Hechos muy caros a nuestros sentimientos hoy nos convoca:
La inauguración oficial del edificio de nuestra escuela, la
recepción de la bandera de ceremonias y el padrinazgo del Banco Hipotecario
Nacional. Es un momento feliz ver plasmado el sacrificio y el tesón de
tantas personas que se han mancomunado en este esfuerzo, como así también el
apoyo y colaboración que nos han brindado las autoridades nacionales y
municipales. Si, esto es el fruto de la voluntad de muchos:
muy especialmente de la Asociación Vecinal del barrio
presidente Sarmiento y la Asociación Cooperadora de la escuela, la de
barrios vecinos, el cuerpo de profesores y personal administrativo, los
alumnos, padres y todos los que sin medir tiempo y esfuerzos colaboraron
desinterasadamente en esta empresa de poner en marcha la escuela.

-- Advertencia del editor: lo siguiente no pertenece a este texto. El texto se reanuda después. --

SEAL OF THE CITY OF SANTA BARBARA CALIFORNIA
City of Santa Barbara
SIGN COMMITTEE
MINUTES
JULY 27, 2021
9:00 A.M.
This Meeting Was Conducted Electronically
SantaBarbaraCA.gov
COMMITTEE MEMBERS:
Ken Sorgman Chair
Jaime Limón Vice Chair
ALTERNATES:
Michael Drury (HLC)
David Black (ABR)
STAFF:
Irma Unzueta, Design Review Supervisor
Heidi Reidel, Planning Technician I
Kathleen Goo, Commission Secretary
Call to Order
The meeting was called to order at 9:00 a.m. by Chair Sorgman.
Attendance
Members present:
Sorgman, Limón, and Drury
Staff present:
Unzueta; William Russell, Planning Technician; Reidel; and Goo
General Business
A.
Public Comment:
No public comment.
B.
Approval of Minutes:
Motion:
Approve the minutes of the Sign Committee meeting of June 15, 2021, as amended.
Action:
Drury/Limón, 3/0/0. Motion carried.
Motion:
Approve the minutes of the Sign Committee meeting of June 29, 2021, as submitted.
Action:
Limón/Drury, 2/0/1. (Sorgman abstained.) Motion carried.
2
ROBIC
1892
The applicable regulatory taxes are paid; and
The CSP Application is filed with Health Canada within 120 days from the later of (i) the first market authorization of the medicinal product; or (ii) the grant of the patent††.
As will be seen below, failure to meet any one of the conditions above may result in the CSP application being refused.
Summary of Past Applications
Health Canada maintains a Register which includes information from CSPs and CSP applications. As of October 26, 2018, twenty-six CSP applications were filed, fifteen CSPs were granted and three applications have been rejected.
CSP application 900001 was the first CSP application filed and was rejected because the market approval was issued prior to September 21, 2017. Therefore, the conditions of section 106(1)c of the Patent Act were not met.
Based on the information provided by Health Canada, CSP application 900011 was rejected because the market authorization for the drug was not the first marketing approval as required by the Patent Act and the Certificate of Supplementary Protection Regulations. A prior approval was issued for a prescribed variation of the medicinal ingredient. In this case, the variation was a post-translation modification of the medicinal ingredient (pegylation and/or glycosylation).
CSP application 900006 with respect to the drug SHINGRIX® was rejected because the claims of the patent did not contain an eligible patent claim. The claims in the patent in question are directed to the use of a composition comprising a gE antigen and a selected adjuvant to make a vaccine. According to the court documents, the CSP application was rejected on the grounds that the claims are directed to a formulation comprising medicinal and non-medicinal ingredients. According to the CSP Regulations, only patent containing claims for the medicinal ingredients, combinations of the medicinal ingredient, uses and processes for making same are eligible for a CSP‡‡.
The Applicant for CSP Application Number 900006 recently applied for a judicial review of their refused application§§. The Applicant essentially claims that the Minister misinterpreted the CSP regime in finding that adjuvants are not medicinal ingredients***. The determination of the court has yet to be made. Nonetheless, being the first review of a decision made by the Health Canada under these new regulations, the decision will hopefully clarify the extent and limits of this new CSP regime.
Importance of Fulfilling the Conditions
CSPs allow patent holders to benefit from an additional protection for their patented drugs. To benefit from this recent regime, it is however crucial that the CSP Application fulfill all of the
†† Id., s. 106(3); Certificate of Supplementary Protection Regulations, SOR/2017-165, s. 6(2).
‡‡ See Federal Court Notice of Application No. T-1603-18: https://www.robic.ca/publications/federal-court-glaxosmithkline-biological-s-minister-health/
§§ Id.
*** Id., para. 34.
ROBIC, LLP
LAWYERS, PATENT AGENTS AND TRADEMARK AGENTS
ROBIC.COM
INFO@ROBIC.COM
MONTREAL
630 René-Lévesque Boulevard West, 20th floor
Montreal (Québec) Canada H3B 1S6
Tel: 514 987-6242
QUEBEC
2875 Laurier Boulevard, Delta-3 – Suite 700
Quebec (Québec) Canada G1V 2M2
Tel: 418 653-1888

quiero en este acto destacar nuestro agradecimiento al
arquitecto Juan María Cáceres Monié, quien fue nuestro gran amigo, quien
tanto bregó por esta escuela y a quien la muerte lo separó físicamente de
nosotros, impidiéndole ver concretado este proyecto que abrazaba con
particular emoción. Agradecemos muy especialmente al Banco Hipotecario
nacional y sus autoridades por haber asumido el padrinazgo de esta escuela
donándonos asimismo la bandera de ceremonias que nos acompaña, a la vez que
los felicitamos por sus primeros 100 años de vida tan ligados ya, a la
historia del país.
Nos ha llegado tiempo presentar prolijamente nuestra escuela,
hemos querido que la vean lo más bella posible y es por eso que nos hemos
demorado en este acto, por lo que también pedimos disculpas.
siempre una escuela que se inicia nos llena de alegría, por
aquí pasarán muchos jóvenes con muchos sueños y proyectos y saldrán formados
hombres con una profesión que les permitirá integrarse a la comunidad.
La escuela debe formarlos integralmente, resaltando los
valores de la convivencia, el compañerismo y la solidaridad, el apego por el
sentir nacional y por los valores que a lo largo de la historia nos han
acompañado.
Sabermos la enorme responsabilidad que nos toca, el deber
dirigir a estos jóvenes por el camino del bien y del conocimiento. Aceptamos
con orgullo este papel docente que nos permite participar con amor en una
tarea tan querida y enriquecedora.
Toda escuela que se inicia proyecta la vida, la esperanza, es
un embrión de pujanza y progreso que el país todo debe recoger y proteger,
porque así garantizará su propia existencia.